Requirement » Copy out verbatim the stretch of records from the line containing "From the picture: at" through the line containing "Answer: on the black pickup truck's own right", both included.

Dataset »
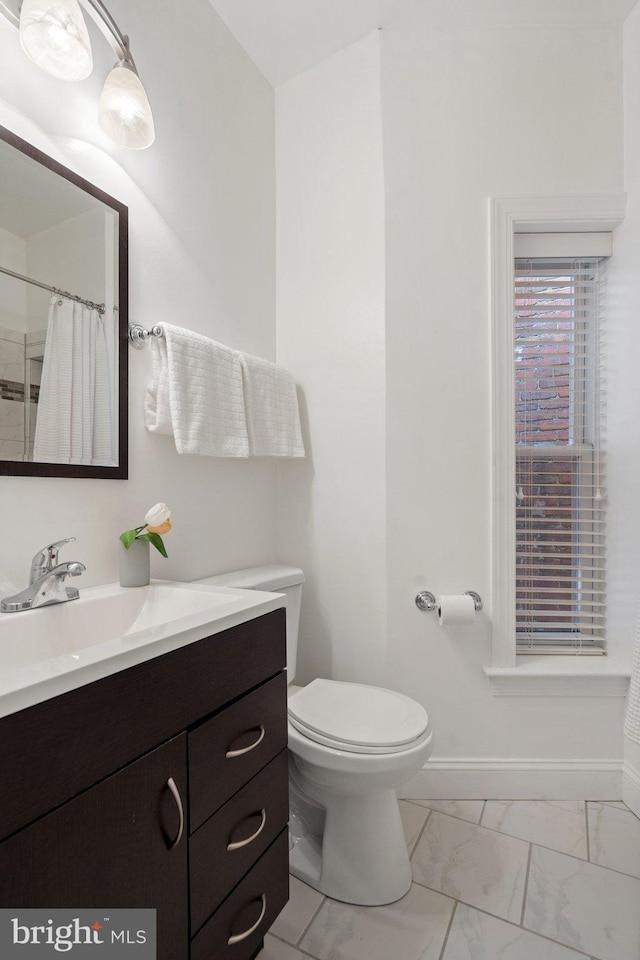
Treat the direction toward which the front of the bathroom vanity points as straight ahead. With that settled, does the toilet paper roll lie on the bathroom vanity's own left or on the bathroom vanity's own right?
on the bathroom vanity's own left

--

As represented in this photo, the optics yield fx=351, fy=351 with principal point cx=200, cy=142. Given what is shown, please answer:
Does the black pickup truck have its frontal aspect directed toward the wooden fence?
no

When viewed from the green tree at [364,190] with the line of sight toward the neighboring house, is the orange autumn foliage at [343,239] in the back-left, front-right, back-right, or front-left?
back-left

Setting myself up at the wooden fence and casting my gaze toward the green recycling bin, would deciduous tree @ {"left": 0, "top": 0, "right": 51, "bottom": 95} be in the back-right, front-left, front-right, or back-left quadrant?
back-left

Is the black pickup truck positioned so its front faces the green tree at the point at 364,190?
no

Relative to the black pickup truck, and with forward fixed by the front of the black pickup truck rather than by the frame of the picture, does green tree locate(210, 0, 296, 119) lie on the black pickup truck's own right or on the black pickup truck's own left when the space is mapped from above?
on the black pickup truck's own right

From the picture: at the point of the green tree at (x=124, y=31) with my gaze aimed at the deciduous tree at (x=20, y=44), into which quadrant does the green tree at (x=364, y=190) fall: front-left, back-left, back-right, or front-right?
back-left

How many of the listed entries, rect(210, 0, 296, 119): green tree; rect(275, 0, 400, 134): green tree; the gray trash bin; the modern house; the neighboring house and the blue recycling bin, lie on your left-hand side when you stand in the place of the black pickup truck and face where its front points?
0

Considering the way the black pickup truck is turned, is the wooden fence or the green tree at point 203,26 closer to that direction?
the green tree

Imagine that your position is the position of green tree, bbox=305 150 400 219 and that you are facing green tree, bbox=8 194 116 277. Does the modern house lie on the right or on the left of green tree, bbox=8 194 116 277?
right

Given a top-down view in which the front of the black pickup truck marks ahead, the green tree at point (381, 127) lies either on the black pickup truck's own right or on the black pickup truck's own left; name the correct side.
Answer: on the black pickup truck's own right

Final answer »
From the picture: at the point of the green tree at (x=124, y=31) with my gaze aimed at the deciduous tree at (x=20, y=44), into which quadrant does the green tree at (x=364, y=190) fall: front-left, back-left, back-right, or front-right?
back-left

How many of the listed entries, rect(210, 0, 296, 119): green tree; rect(275, 0, 400, 134): green tree; the gray trash bin; the modern house; the neighboring house and the blue recycling bin, lie on your left-hand side when you stand in the place of the black pickup truck and face where its front points?
0

Considering the way the black pickup truck is turned, is the wooden fence or the green tree at point 203,26 closer to that direction?
the green tree

Imagine that your position is the position of green tree, bbox=305 150 400 219 and that you are facing green tree, bbox=8 194 116 277. Does the modern house lie on the right or on the left of green tree, bbox=8 194 116 277?
right

Given a top-down view in which the front of the black pickup truck marks ahead, the green tree at point (381, 127) lies either on the black pickup truck's own right or on the black pickup truck's own left; name the correct side.
Answer: on the black pickup truck's own right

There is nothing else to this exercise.